Measure over-refusal in LLMs using OR-Bench
Evaluate AI-generated results for accuracy
Retrain models for new data at edge devices
View and compare language model evaluations
Merge machine learning models using a YAML configuration file
Convert PaddleOCR models to ONNX format
Predict customer churn based on input details
Multilingual Text Embedding Model Pruner
Pergel: A Unified Benchmark for Evaluating Turkish LLMs
Browse and submit evaluations for CaselawQA benchmarks
Download a TriplaneGaussian model checkpoint
Determine GPU requirements for large language models
Measure BERT model performance using WASM and WebGPU
OR-Bench Leaderboard is a tool designed to measure and benchmark over-refusal in Large Language Models (LLMs). It provides a standardized framework to evaluate when and how models refuse to answer questions or generate text. This leaderboard helps researchers and developers understand the limitations and safety mechanisms of LLMs by comparing their performance across different scenarios.

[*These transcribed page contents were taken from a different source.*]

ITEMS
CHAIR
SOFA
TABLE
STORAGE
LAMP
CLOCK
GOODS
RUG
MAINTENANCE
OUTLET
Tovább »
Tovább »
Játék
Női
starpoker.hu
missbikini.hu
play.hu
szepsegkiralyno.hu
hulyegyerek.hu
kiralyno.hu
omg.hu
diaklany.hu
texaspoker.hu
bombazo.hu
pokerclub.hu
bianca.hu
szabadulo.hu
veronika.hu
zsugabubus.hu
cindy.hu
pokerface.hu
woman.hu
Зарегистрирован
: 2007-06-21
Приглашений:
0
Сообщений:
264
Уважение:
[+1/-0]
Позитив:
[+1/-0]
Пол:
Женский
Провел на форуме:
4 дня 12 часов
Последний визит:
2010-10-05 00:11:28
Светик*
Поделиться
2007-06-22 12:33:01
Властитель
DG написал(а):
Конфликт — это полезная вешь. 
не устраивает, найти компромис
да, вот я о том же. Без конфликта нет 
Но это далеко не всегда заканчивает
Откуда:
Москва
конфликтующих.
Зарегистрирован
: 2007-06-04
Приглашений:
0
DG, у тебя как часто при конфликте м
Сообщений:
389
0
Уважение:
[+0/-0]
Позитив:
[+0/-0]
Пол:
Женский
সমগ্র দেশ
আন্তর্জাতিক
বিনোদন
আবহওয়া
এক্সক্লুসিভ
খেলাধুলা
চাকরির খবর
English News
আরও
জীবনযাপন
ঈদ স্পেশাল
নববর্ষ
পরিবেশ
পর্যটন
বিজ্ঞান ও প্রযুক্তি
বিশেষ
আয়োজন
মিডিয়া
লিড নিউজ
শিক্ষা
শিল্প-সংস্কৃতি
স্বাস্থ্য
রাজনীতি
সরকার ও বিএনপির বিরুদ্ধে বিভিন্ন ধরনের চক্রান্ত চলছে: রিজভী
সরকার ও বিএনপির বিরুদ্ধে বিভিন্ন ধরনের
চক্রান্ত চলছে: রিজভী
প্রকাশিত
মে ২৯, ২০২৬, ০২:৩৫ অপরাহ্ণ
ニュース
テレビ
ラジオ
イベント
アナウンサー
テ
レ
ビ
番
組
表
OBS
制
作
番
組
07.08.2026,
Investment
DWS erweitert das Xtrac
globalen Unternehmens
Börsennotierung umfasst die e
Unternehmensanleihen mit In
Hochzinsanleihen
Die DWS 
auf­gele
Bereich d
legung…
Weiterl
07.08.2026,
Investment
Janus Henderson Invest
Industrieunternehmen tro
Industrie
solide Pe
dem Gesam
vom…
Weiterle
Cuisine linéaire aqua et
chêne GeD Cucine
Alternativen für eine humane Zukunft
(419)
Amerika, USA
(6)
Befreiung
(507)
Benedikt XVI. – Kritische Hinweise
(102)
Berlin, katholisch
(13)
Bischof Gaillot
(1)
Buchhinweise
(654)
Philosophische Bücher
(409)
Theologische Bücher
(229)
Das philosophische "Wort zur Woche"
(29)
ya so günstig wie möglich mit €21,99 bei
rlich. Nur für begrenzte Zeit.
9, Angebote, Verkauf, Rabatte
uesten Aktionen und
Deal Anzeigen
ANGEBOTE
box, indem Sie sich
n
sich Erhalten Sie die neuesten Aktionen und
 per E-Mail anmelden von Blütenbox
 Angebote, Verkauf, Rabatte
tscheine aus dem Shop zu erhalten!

• Model Comparison: Allows users to compare multiple models based on their refusal patterns.
• Refusal Trigger Evaluation: Tests models against a curated set of triggers to assess their refusal thresholds.
• Metric Aggregation: Provides aggregated metrics such as refusal rates and response patterns.
• Result Sharing: Enables sharing of benchmark results for community collaboration.
• Documented Methodology: Offers transparent documentation of evaluation methods and datasets.
1. What is the purpose of OR-Bench Leaderboard?
The purpose of OR-Bench Leaderboard is to provide a standardized way to measure and compare over-refusal behaviors in LLMs, helping to identify models with balanced safety and utility.
2. Why is measuring over-refusal important?
Measuring over-refusal is important because it helps assess a model's ability to avoid harmful or inappropriate responses while still providing useful answers.
3. How can I interpret the results from OR-Bench Leaderboard?
Results show how often a model refuses to answer and under what conditions. Lower refusal rates may indicate a model that is more permissive, while higher rates suggest stricter safety mechanisms.